= Imperial March (Elgar) =

Imperial March is a piece for full orchestra written by the English composer Edward Elgar to celebrate the Diamond Jubilee of Queen Victoria in 1897, as his Op. 32.

In 1896 the publisher Novello's requested that he write an 'Imperial March' for the occasion, as well as a cantata based on the story of St. George and the Dragon. The first performance of the march was at a Crystal Palace concert on 19 April 1897, conducted by August Manns. It was played by massed bands at the Crystal Palace a week later, at a Royal Garden Party on 28 June (the actual anniversary of the Queen's coronation), at a State Concert on 18 June and at the Albert Hall (by the Royal Artillery Band) on 24 October.
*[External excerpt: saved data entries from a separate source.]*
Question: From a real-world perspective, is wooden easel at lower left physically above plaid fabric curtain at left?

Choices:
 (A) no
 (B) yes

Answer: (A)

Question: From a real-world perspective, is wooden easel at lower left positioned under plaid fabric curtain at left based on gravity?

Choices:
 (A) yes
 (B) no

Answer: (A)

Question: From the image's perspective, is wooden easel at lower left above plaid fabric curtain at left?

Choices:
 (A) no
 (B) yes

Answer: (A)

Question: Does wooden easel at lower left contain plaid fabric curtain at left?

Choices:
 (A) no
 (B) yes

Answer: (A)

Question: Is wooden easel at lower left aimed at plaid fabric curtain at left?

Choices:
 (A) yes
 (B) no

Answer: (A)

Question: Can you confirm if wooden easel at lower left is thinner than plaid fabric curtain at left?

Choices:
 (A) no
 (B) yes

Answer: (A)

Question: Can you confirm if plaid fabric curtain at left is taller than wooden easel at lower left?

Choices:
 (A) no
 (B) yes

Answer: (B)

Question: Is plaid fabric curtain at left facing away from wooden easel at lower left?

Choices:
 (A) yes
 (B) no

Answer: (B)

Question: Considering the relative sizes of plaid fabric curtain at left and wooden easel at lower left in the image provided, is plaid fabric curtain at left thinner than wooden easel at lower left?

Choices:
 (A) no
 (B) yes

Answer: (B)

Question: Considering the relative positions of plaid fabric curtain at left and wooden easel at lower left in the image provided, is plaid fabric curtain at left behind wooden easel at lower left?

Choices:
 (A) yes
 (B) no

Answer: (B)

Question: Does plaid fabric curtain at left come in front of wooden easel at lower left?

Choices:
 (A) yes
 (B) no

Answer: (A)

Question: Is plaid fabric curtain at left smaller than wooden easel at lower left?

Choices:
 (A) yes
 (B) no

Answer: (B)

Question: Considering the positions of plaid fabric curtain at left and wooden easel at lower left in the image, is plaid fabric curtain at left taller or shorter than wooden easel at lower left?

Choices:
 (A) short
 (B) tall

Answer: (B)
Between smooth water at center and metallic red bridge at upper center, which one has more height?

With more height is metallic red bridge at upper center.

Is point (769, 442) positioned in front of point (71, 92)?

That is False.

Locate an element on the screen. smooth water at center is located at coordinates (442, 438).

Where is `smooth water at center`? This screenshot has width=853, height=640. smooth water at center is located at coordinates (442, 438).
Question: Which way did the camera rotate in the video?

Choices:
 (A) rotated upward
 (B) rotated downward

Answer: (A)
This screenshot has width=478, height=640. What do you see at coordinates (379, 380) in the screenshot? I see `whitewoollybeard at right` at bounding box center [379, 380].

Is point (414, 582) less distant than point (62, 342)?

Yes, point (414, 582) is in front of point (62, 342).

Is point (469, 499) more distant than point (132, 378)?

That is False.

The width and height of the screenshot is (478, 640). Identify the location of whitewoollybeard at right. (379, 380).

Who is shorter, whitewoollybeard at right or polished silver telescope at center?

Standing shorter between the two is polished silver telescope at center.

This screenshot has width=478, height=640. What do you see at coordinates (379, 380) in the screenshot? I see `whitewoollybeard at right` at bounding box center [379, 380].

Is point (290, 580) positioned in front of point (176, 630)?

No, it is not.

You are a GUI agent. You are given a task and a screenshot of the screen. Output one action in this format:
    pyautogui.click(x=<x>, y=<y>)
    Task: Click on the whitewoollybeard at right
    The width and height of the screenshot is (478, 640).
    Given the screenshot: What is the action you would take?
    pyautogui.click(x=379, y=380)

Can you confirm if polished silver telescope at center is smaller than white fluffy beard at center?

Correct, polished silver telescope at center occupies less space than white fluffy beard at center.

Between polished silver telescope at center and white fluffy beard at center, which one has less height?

The music created a great impression as popular music for the mood of the public at the time, and made his name widely known in London.

==Instrumentation==
The work is written for an orchestra consisting of 2 flutes (2nd doubling piccolo), 2 oboes, 2 clarinets in B♭, 2 bassoons, contrabassoon, 4 horns, 2 trumpets in B♭, 3 trombones, tuba, 3 timpani, percussion (bass drum, cymbals, and side drum) and the string section.

==Structure==
Pomposo 4/4 B flat major

Ex. 1. The opening, quiet and noble, is developed in a lively festive way:

Ex. 2. The middle section, in E flat major, has violins and clarinets introduce a new theme for development:

After the recapitulation of Ex. 1, Ex. 2 leads into the coda, which mainly uses Ex. 1 and magnificently concludes the work.

Average performance needs approximately 5 minutes.